Frequently asked questions

What tradition does Gawler teach?
Meg Gawler teaches within the Zen tradition of seated meditation and direct pointing. Core practices include shikantaza (just sitting), breath-counting, koan introspection, with a recurring focus on zazen and samu. The framing stays accessible, so practitioners new to Buddhist vocabulary can follow without prior background, while longer-term students will recognize the classical references underneath.
Is Gawler a monk or nun?
Yes. Meg Gawler teaches as a monastic, in robes, within the Zen lineage. The monastic framing shapes how teachings are presented, with steady reference to ethical foundation and renunciate practice, while remaining accessible to lay practitioners who aren't planning to ordain themselves.

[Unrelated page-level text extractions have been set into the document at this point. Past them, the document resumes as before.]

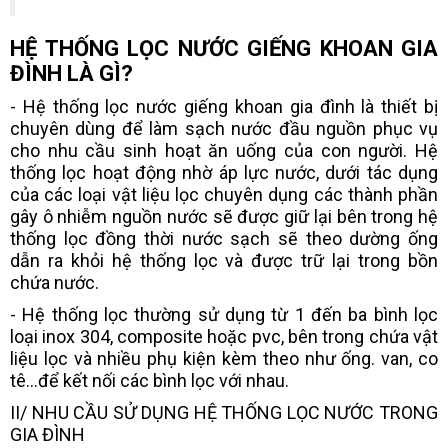
HỆ THỐNG LỌC NƯỚC GIẾNG KHOAN GIA
ĐÌNH LÀ GÌ?
- Hệ thống lọc nước giếng khoan gia đình là thiết bị
chuyên dùng để làm sạch nước đầu nguồn phục vụ
cho nhu cầu sinh hoạt ăn uống của con người. Hệ
thống lọc hoạt động nhờ áp lực nước, dưới tác dụng
của các loại vật liệu lọc chuyên dụng các thành phần
gây ô nhiễm nguồn nước sẽ được giữ lại bên trong hệ
thống lọc đồng thời nước sạch sẽ theo dường ống
dẫn ra khỏi hệ thống lọc và được trữ lại trong bồn
chứa nước.
- Hệ thống lọc thường sử dụng từ 1 đến ba bình lọc
loại inox 304, composite hoặc pvc, bên trong chứa vật
liệu lọc và nhiều phụ kiện kèm theo như ống. van, co
tê...để kết nối các bình lọc với nhau.
II/ NHU CẦU SỬ DỤNG HỆ THỐNG LỌC NƯỚC TRONG
GIA ĐÌNH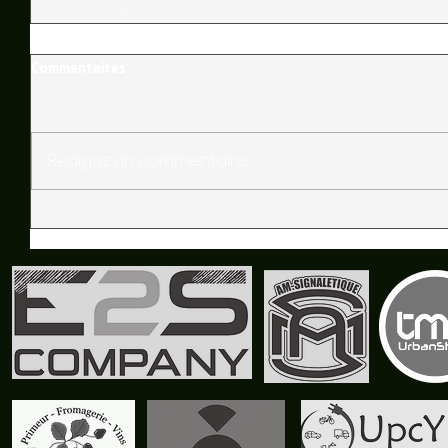
Commentaires
Rédigez un commentaire...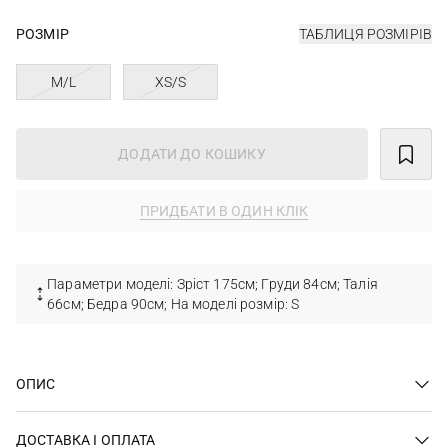
РОЗМІР
ТАБЛИЦЯ РОЗМІРІВ
M/L
XS/S
ДОДАТИ ДО КОШИКУ
ПРИДБАТИ В ОДИН КЛІК
Параметри моделі: Зріст 175см; Груди 84см; Талія
66см; Бедра 90см; На моделі розмір: S
ОПИС
ДОСТАВКА І ОПЛАТА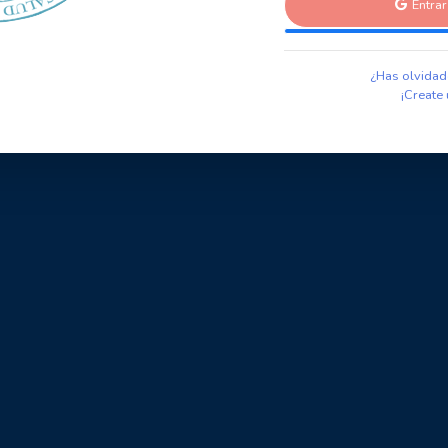
Entra
¿Has olvidad
¡Create 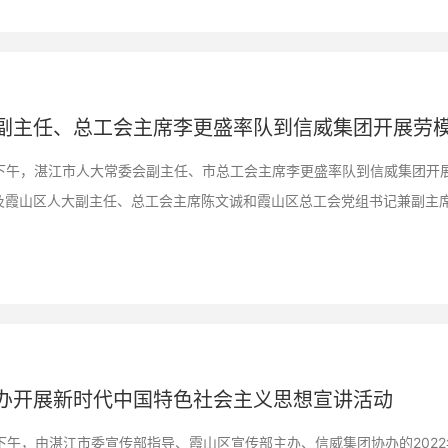
副主任、总工会主席李更盛率队到信威集团开展劳
15日下午，湛江市人大常委会副主任、市总工会主席李更盛率队到信威集团
及霞山区人大副主任、总工会主席陈文诚和霞山区总工会党组书记兼副主
办开展新时代中国特色社会主义思想宣讲活动
0日下午，由湛江市委宣传部指导、霞山区宣传部主办、信威集团协办的20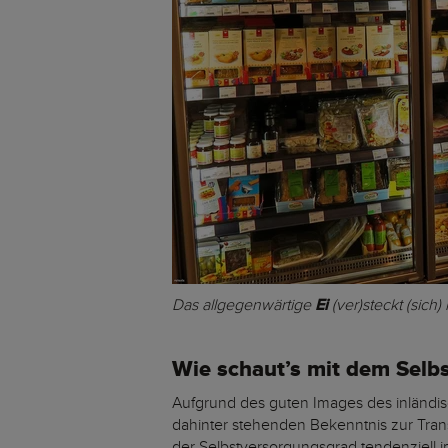
Das allgegenwärtige
Ei
(ver)steckt (sich
Wie schaut’s mit dem Selb
Aufgrund des guten Images des inländi
dahinter stehenden Bekenntnis zur Tran
der Selbstversorgungsgrad tendenziell i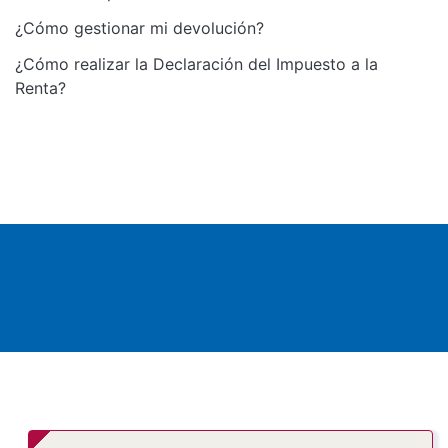
¿Cómo gestionar mi devolución?
¿Cómo realizar la Declaración del Impuesto a la
Renta?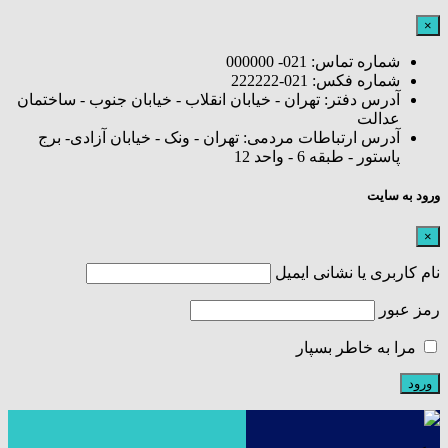
×
شماره تماس: 021- 000000
شماره فکس: 021-222222
آدرس دفتر: تهران - خیابان انقلاب - خیابان جنوب - ساختمان
عدالت
آدرس ارتباطات مردمی: تهران - ونک - خیابان آزادی- برج
پاستور - طبقه 6 - واحد 12
ورود به سایت
×
نام کاربری یا نشانی ایمیل
رمز عبور
مرا به خاطر بسپار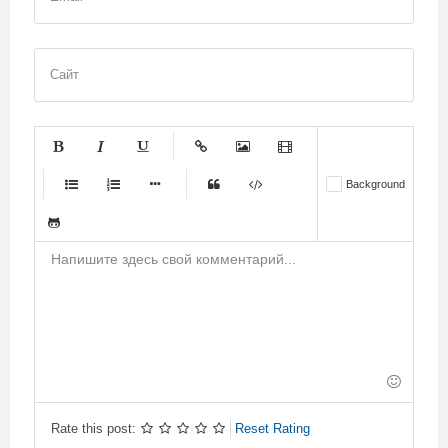
Сайт
-
-
-
-
-
Background
-
-
-
-
-
-
-
-
-
-
-
-
-
-
-
-
-
-
-
-
-
-
-
-
-
-
-
-
-
-
-
-
-
-
-
-
-
-
-
-
Rate this post:
Reset Rating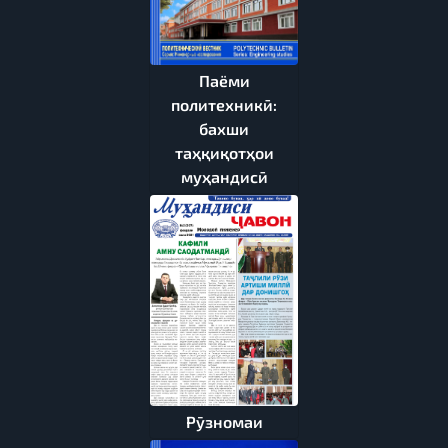
Паёми
политехникӣ:
бахши
таҳқиқотҳои
муҳандисӣ
Рӯзномаи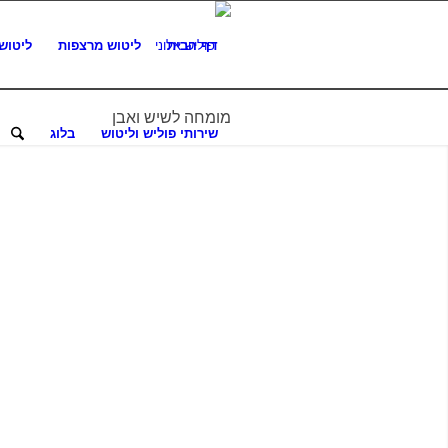
דף הבית
ליטוש מרצפות
ליטוש
מומחה לשיש ואבן
שירותי פוליש וליטוש
בלוג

Where can I listen to Gawler's talks?
Recorded talks are available through the source archive at https://www.audiodharma.org/speakers/272. All recordings are free to stream, which makes the archive a useful starting point for anyone building a self-guided study habit.
How can I sit with Gawler?
Retreats and sittings happen primarily through affiliated centers, including Insight Meditation Center, Insight Retreat Center. Schedules and registration are listed on those centers' websites. Online programs are also part of the rotation, which keeps participation possible for practitioners who can't travel for in-person retreat.